Görev A: vLLM ve Ollama metnine göre Ollama hangi kullanım için ideal kabul ediliyor?
Görev B: vLLM ve Ollama metninin "Use case: 1M" sözcüklerinden başlayıp "veya privacy zorunluysa." sözcükleri de dahil olmak üzere bu sözcüklere kadar olan kısmını aynen yazdırın.
Görev C: vLLM ve Ollama metnini kaldığı yerden sürdürün.

OpenAI-compatible API#

# vLLM exposes OpenAI-compatible endpoint
curl http://vllm-svc:8000/v1/chat/completions \
  -H "Content-Type: application/json" \
  -d '{
    "model": "meta-llama/Llama-3.3-8B-Instruct",
    "messages": [{"role": "user", "content": "Hello!"}]
  }'

→ OpenAI SDK code change minimum:

from openai import OpenAI

client = OpenAI(
    base_url="http://vllm-svc:8000/v1",
    api_key="dummy"   # internal, no auth
)

response = client.chat.completions.create(
    model="meta-llama/Llama-3.3-8B-Instruct",
    messages=[{"role": "user", "content": "Hello!"}]
)


💾 Ollama (Local Dev)#

# Install
curl -fsSL https://ollama.com/install.sh | sh

# Pull model
ollama pull llama3.3:8b

# Run
ollama run llama3.3:8b
> "Hello, how can I help?"

# API mode
ollama serve
curl http://localhost:11434/api/generate \
  -d '{"model": "llama3.3:8b", "prompt": "Hello"}'

🔑 Ollama dev/laptop için ideal. Production scale için vLLM.


📊 GPU Capacity Planning#

Throughput estimation#

Model GPU Throughput (tokens/sec) Concurrent users
Llama 3.3 8B (FP16) A10 24GB ~80 t/s ~4-8
Llama 3.3 8B (INT8) A10 24GB ~150 t/s ~10
Llama 3.3 70B (FP16) 2×A100 80GB ~30 t/s ~3-5
Llama 3.3 70B (FP8) 2×A100 80GB ~60 t/s ~8-10

Cost karşılaştırması#

Use case: 1M token/gün

Cloud API (Claude Haiku):
  Input: 1M × $0.25/1M = $0.25/gün
  Output: ... → ~$0.50/gün
  Aylık: ~$15

Self-host (Llama 3.3 8B):
  GPU: 1× A10 → AWS g5.xlarge $0.40/saat × 720 = $288/ay
  Engineering ops: $X

→ Cloud API CHEAPER for low-volume.
→ Self-host CHEAPER for >10M token/gün veya privacy zorunluysa.

🔄 Quantization (FP16 → INT8 / INT4)#

Quantization: Precision'ı düşür, hız + memory kazan, kalite biraz kaybet.

Precision Memory Speed Quality
FP32 4× model size Yavaş En iyi
FP16 Orta Çok iyi
FP8 Hızlı İyi
INT8 0.5× Hızlı Genelde iyi
INT4 0.25× En hızlı Bazen kayıp
# vLLM ile INT8 quantization
vllm --model=meta-llama/Llama-3.3-70B-Instruct --quantization=fp8

🔑 INT8 quantization çoğu use case'de transparency yok. Fine-tuned model'ler bazen kalite kaybeder.


🚧 Production Concerns#

1. Multi-tenant rate limit#

# vLLM front'unda gateway (FastAPI)

Çıkarılan satırlar:
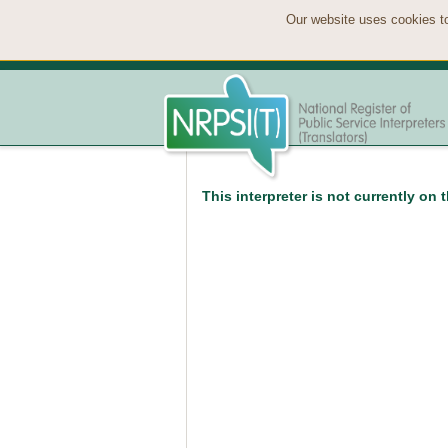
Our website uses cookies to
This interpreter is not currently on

* * *

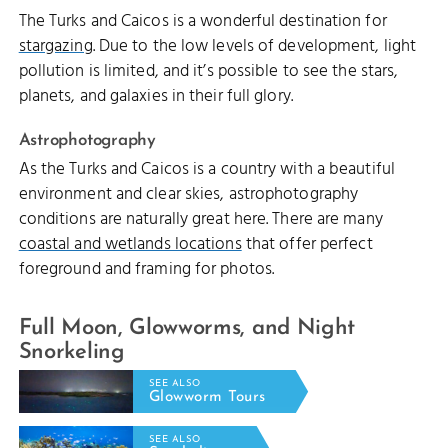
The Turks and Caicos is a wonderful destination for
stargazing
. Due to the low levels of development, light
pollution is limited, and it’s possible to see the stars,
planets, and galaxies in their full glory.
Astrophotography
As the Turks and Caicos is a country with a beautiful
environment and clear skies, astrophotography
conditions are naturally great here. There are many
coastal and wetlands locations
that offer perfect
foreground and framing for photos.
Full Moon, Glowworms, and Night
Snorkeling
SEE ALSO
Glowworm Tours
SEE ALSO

--

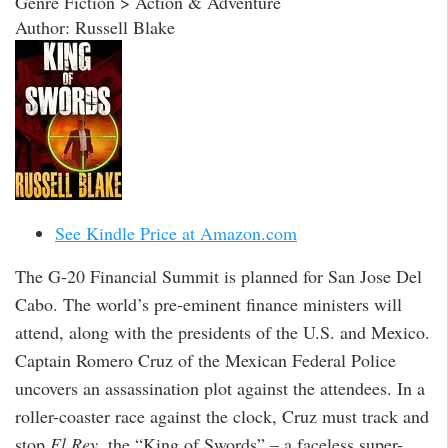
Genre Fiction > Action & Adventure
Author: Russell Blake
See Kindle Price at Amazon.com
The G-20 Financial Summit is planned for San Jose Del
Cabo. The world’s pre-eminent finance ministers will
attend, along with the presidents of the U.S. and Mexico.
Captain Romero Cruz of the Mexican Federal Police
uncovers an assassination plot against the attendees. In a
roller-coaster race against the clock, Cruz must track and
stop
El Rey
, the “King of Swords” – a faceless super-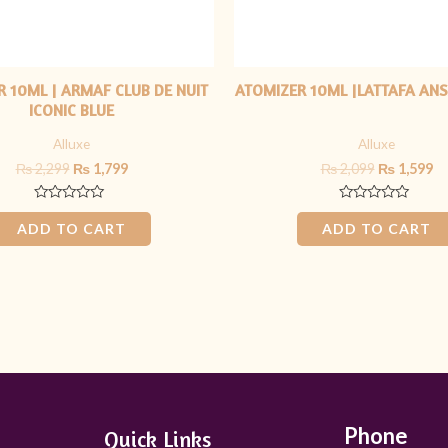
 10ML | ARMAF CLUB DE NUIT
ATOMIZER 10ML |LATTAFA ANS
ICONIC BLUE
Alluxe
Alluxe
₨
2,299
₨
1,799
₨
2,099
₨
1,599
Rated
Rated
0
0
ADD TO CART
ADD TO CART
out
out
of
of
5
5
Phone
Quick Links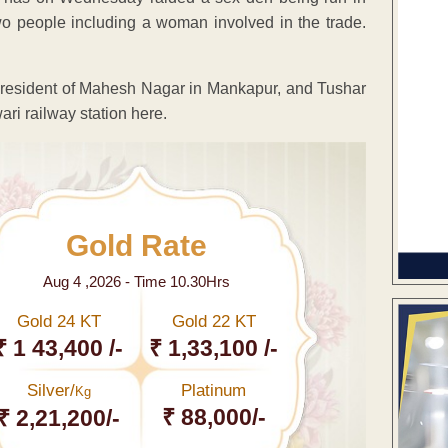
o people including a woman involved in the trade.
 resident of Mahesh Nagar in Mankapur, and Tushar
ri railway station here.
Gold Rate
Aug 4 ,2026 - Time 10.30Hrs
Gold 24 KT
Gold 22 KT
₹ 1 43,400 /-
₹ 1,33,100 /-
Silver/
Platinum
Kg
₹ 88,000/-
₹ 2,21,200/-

Yanıt alanı A: Ollama, geliştirme ortamı ve dizüstü bilgisayar (dev/laptop) kullanımı için ideal kabul ediliyor.

Yanıt alanı B:
Use case: 1M token/gün

Cloud API (Claude Haiku):
  Input: 1M × $0.25/1M = $0.25/gün
  Output: ... → ~$0.50/gün
  Aylık: ~$15

Self-host (Llama 3.3 8B):
  GPU: 1× A10 → AWS g5.xlarge $0.40/saat × 720 = $288/ay
  Engineering ops: $X

→ Cloud API CHEAPER for low-volume.
→ Self-host CHEAPER for >10M token/gün veya privacy zorunluysa.

Yanıt alanı C:
@app.post("/v1/chat/completions")
@rate_limit(per_user=10, window="1m")
async def chat(request, user: User):
    return await vllm_proxy(request)

2. Monitoring#

# vLLM Prometheus metrics
vllm_request_latency_seconds_bucket
vllm_tokens_total
vllm_gpu_utilization
vllm_kv_cache_usage_percentage

3. Model versioning#

  • Model registry (MLflow / Hugging Face Hub mirror)
  • Canary: yeni model %5 traffic
  • Rollback: önceki versiyon hazır

4. Failover#

  • Multi-region GPU
  • Cloud API fallback (vLLM down → Anthropic API)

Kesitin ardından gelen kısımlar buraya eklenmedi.